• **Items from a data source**
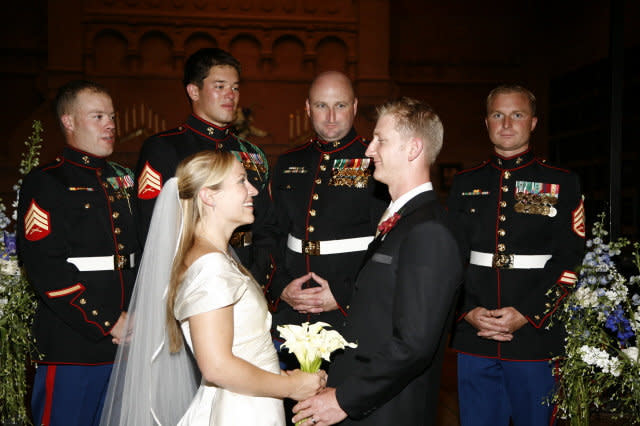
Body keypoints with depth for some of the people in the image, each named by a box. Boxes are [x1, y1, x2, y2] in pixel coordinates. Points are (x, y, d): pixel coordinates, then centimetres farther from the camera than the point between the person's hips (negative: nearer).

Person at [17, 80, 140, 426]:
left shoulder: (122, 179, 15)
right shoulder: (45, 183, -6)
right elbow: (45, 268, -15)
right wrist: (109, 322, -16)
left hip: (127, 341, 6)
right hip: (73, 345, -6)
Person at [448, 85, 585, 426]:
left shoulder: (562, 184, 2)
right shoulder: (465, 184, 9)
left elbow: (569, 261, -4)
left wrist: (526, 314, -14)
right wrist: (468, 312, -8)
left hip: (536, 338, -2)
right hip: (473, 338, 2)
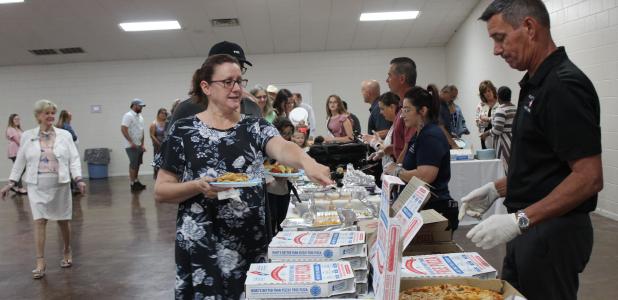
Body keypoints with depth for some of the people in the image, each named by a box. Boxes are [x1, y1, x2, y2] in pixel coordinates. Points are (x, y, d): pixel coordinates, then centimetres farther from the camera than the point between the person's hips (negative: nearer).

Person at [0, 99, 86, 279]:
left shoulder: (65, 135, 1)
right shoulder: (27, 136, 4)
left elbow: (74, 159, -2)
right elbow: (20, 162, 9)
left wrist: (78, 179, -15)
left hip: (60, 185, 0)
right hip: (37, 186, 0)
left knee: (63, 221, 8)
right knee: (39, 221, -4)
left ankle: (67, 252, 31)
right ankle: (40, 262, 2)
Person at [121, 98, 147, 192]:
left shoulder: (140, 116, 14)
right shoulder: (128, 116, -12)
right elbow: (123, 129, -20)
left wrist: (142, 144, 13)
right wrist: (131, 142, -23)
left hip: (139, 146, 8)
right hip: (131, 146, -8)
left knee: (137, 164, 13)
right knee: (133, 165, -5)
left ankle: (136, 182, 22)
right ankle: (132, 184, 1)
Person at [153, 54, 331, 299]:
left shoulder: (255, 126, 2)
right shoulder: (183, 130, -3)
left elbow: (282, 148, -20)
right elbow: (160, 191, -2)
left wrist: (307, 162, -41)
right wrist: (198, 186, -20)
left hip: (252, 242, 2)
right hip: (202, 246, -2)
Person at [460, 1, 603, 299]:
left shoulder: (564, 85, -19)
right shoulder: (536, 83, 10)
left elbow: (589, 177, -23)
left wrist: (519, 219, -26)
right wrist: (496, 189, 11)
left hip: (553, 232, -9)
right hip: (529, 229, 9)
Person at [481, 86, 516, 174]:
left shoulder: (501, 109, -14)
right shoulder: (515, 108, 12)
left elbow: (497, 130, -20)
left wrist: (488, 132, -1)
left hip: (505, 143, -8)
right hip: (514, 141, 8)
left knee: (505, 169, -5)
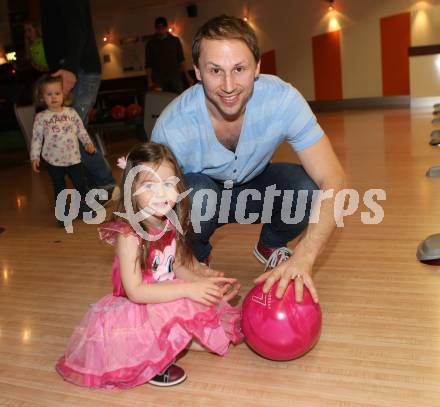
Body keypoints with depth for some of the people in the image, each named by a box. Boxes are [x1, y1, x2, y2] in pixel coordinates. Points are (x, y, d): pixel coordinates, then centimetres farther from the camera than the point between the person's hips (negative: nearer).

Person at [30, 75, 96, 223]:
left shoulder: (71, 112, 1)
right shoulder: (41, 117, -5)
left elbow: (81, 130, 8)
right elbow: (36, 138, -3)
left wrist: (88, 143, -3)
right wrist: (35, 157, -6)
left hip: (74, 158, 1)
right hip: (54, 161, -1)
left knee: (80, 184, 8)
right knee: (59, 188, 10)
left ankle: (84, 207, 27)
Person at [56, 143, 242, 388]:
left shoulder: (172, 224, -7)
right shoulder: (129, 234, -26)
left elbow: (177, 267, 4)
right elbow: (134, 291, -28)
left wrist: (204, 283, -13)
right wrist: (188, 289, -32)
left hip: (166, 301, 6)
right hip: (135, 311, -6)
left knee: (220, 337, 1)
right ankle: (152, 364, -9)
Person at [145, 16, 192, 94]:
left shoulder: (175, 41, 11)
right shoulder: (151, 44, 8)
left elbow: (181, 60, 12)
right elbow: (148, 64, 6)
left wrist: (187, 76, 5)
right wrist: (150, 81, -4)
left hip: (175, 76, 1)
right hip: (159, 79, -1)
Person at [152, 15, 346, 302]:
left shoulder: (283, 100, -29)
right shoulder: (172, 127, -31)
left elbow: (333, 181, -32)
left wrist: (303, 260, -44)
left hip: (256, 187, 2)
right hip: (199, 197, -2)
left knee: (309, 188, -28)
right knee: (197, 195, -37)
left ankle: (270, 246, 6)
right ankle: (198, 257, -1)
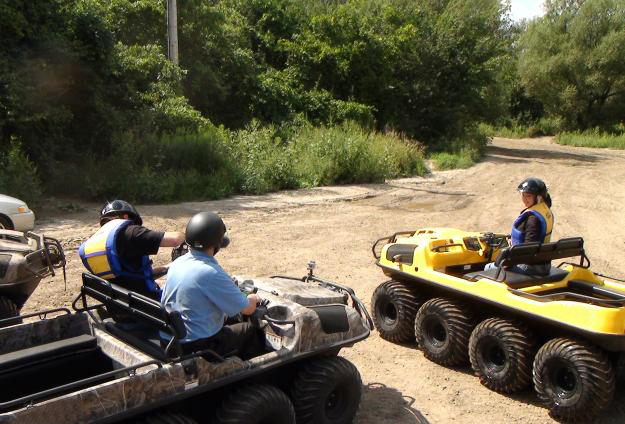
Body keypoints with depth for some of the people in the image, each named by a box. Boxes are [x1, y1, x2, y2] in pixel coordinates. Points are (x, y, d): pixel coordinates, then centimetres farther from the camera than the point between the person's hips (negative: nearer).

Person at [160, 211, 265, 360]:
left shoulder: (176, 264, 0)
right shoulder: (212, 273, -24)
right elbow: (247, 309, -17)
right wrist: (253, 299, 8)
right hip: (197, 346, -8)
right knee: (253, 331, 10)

• **Try it**
From the records above, extract exactly and only the lines that begin at the line with "left shoulder: (122, 179, 15)" and stop after the line with "right hip: (473, 338, 2)".

• **Result of this exercise**
left shoulder: (122, 179, 15)
right shoulder: (45, 183, -6)
right elbow: (45, 268, -15)
right wrist: (109, 322, -16)
left hip: (127, 341, 6)
right hip: (73, 345, -6)
Person at [448, 85, 585, 426]:
left shoulder: (562, 184, 2)
right shoulder: (465, 184, 9)
left elbow: (569, 261, -4)
left wrist: (526, 314, -14)
right wrist: (468, 312, -8)
left hip: (536, 338, -2)
right hip: (473, 338, 2)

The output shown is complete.